Go through the records below and set each one down exactly, leaving out any pictures.

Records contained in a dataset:
--- --- ---

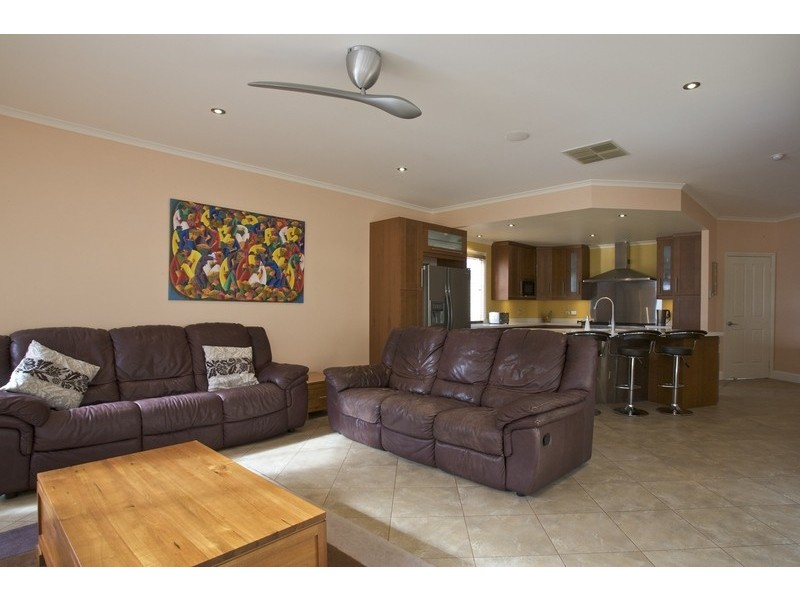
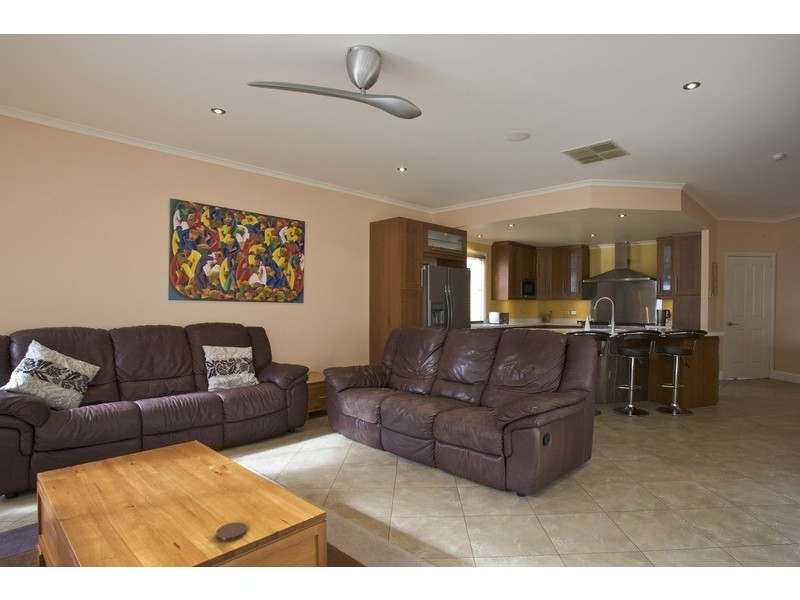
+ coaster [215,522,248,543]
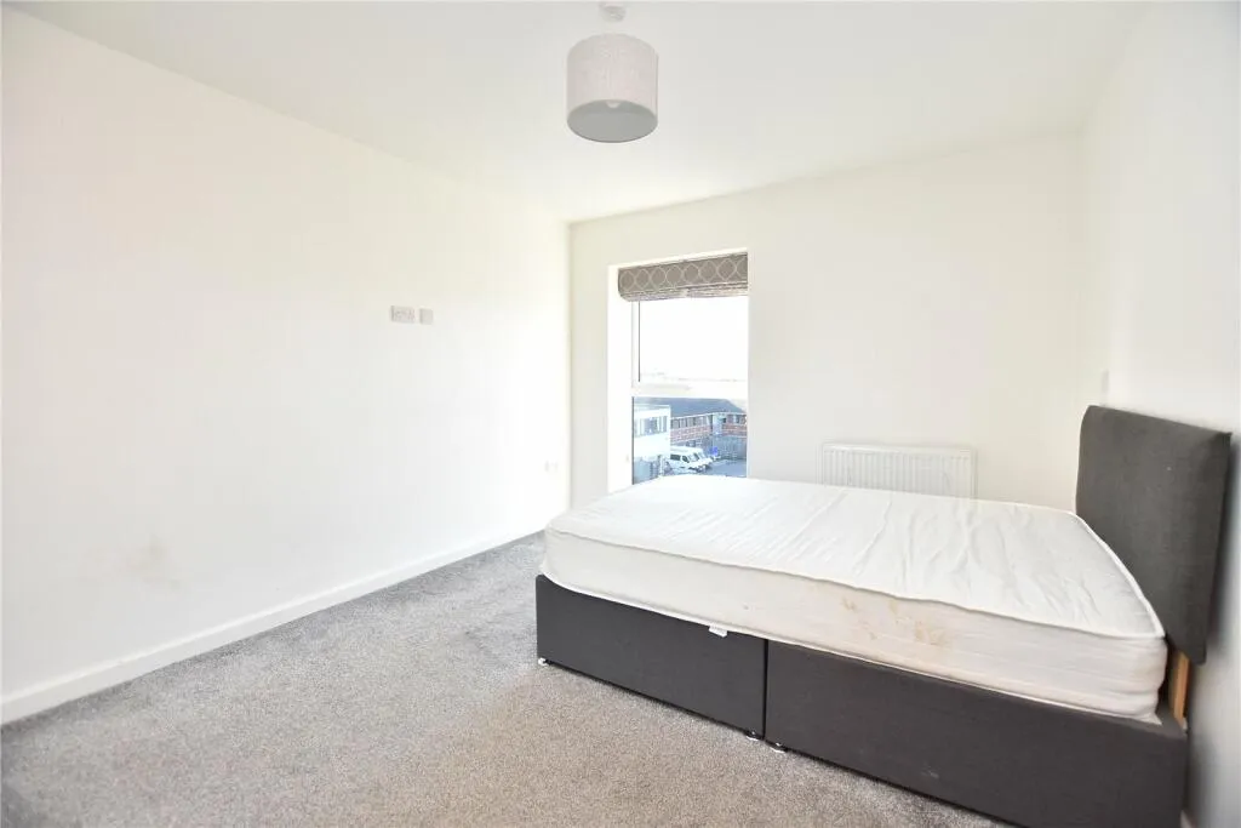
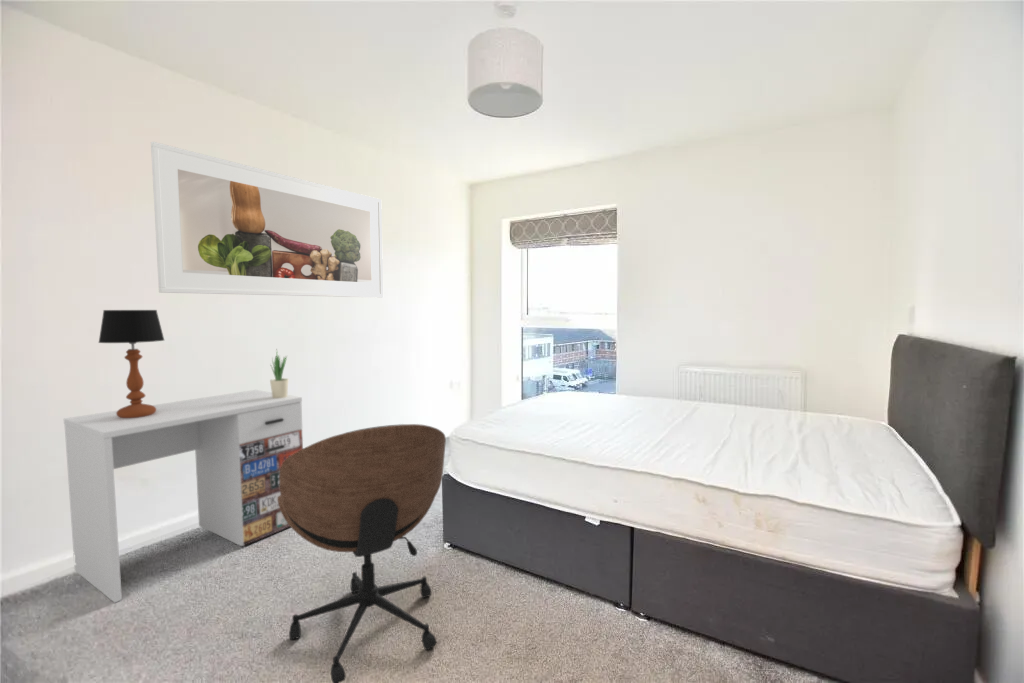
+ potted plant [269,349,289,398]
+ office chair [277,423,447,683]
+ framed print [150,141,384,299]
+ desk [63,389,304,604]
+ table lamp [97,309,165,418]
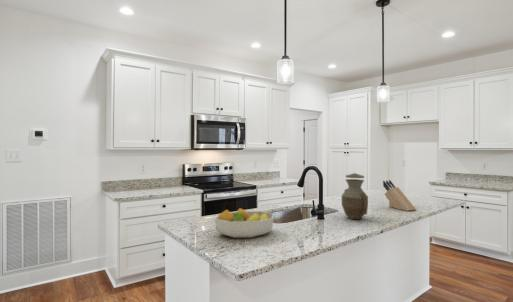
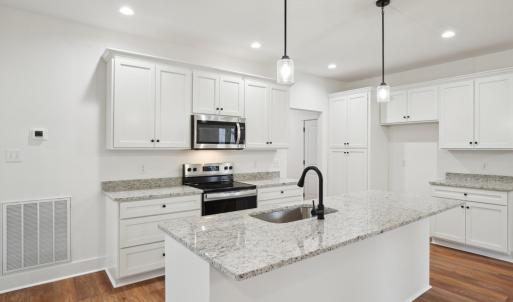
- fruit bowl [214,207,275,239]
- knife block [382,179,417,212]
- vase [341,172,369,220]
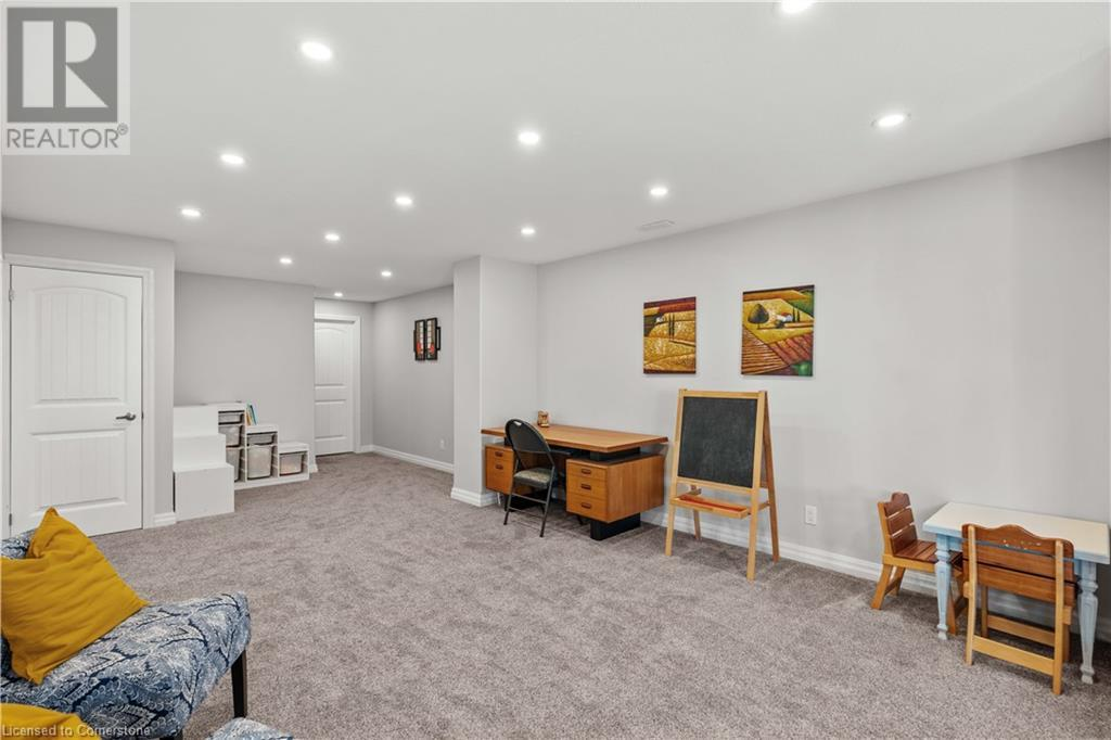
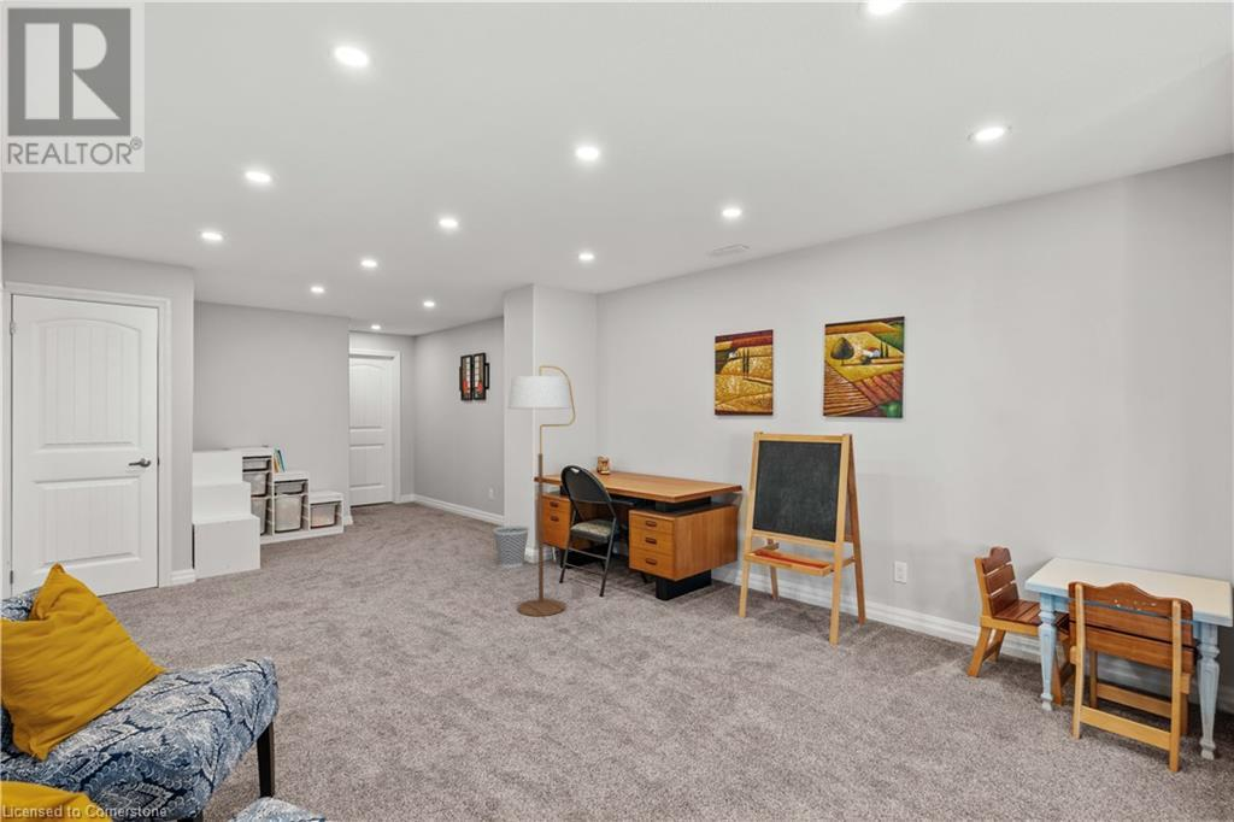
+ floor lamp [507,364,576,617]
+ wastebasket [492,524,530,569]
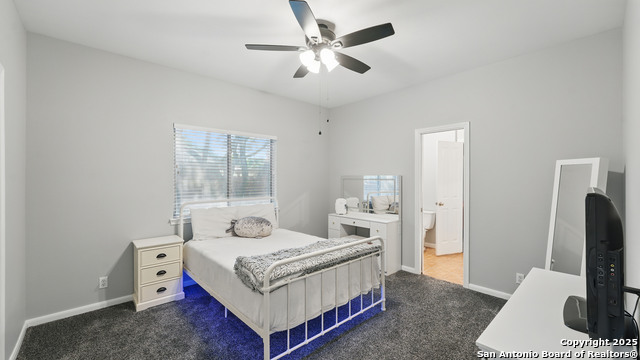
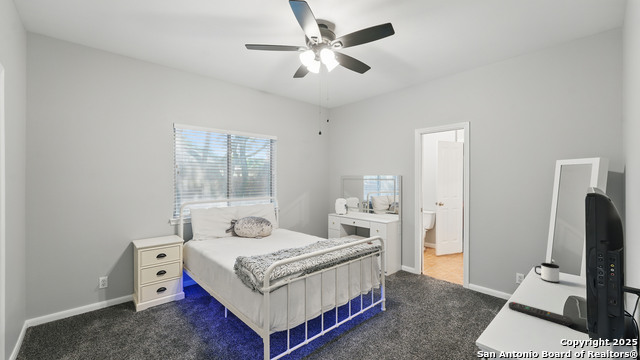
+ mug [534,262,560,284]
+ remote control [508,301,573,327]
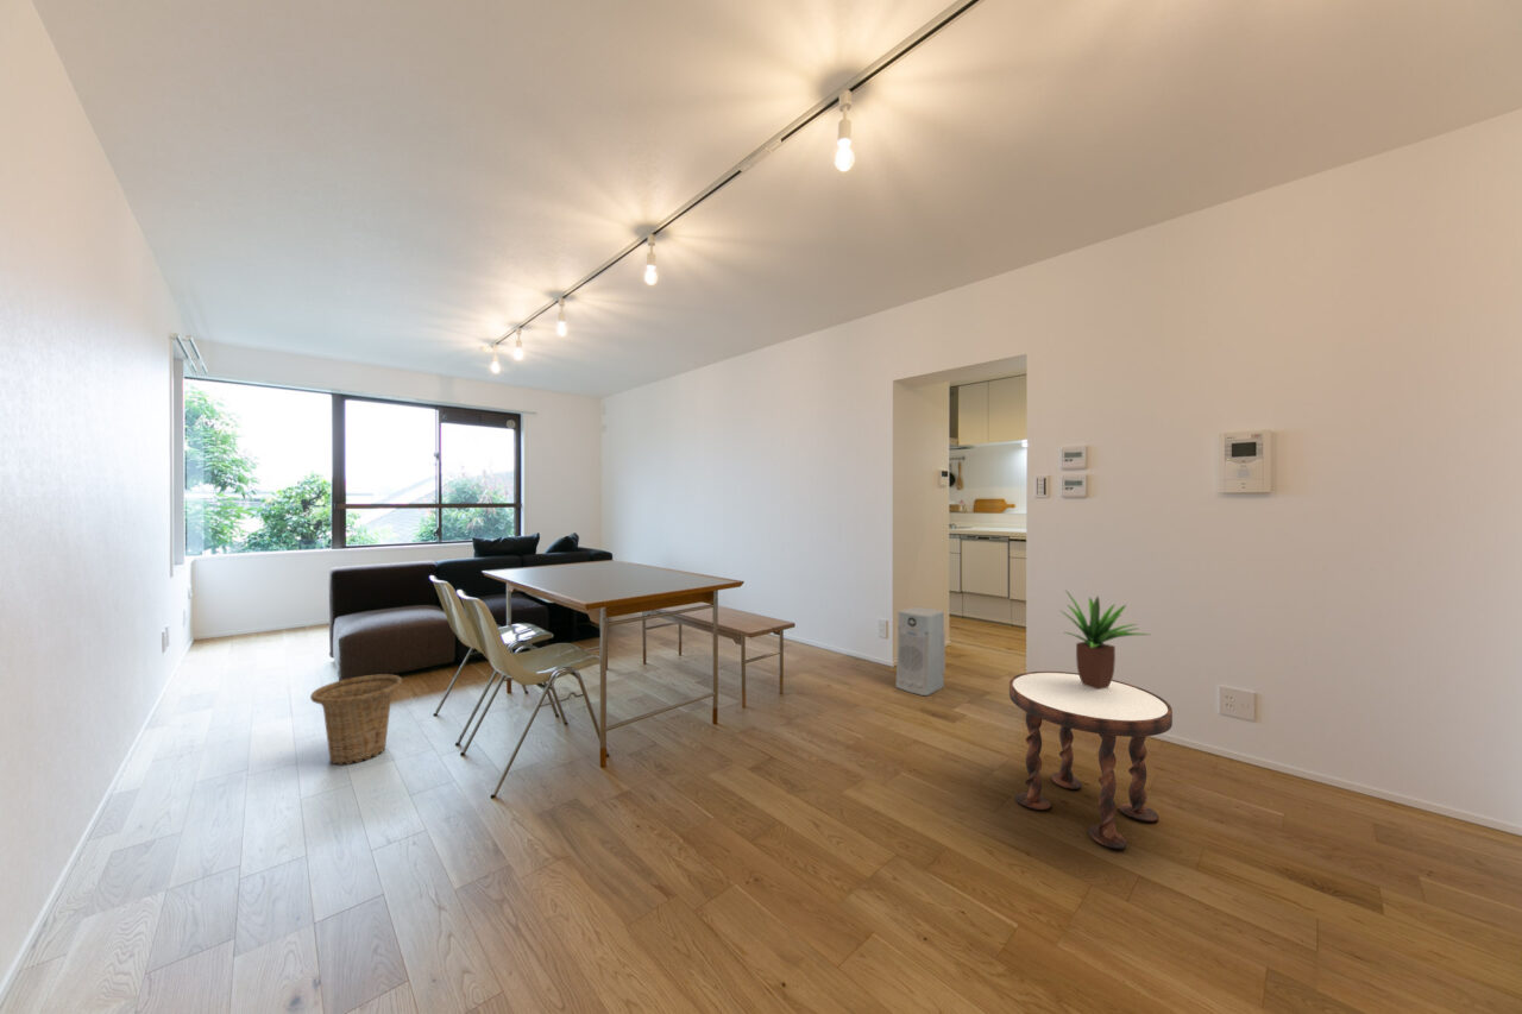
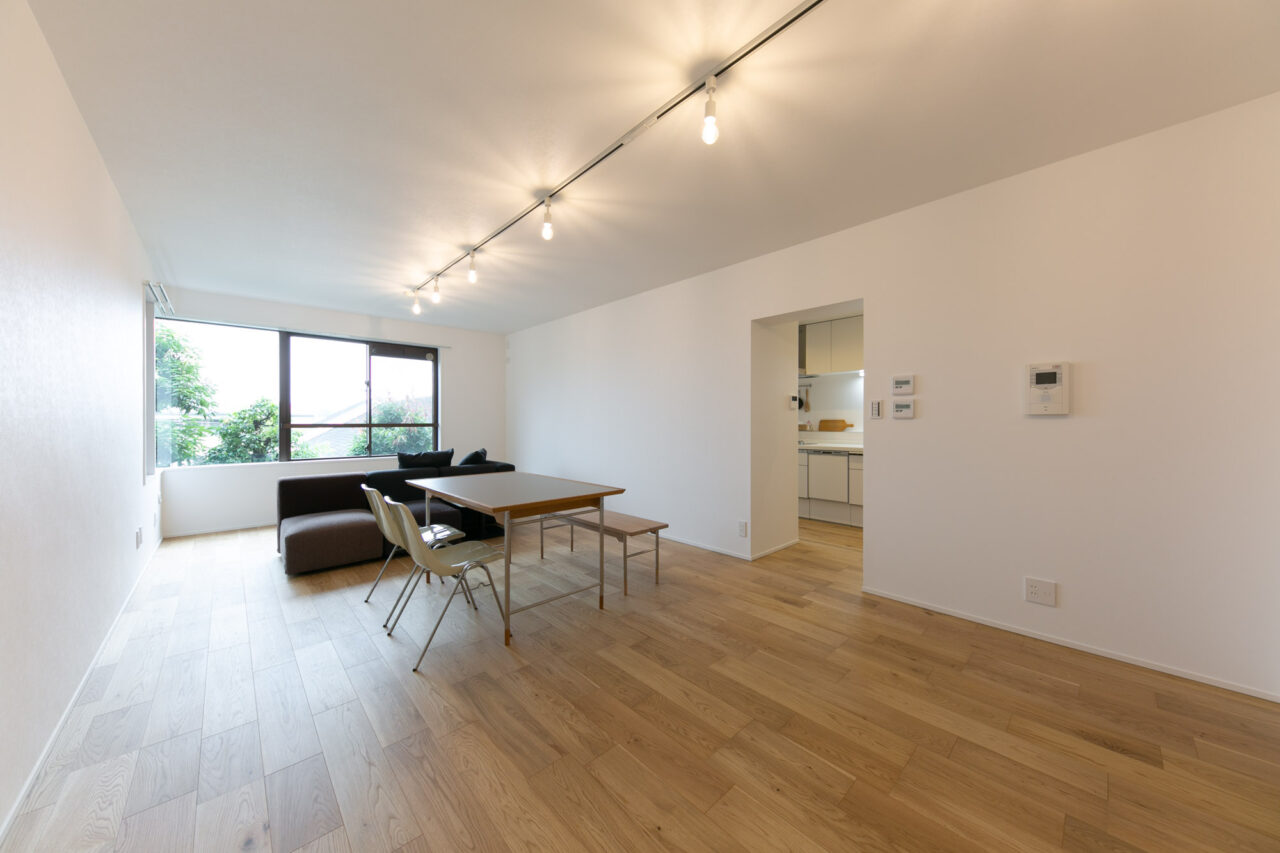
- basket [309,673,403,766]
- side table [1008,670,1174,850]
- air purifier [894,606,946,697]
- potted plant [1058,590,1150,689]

--- --- ---

▶ [Answer area]:
+ coaster [215,522,248,543]
+ potted plant [269,349,289,398]
+ office chair [277,423,447,683]
+ framed print [150,141,384,299]
+ desk [63,389,304,604]
+ table lamp [97,309,165,418]
- fruit bowl [214,207,275,239]
- knife block [382,179,417,212]
- vase [341,172,369,220]
+ floor lamp [507,364,576,617]
+ wastebasket [492,524,530,569]
+ mug [534,262,560,284]
+ remote control [508,301,573,327]
- basket [309,673,403,766]
- side table [1008,670,1174,850]
- air purifier [894,606,946,697]
- potted plant [1058,590,1150,689]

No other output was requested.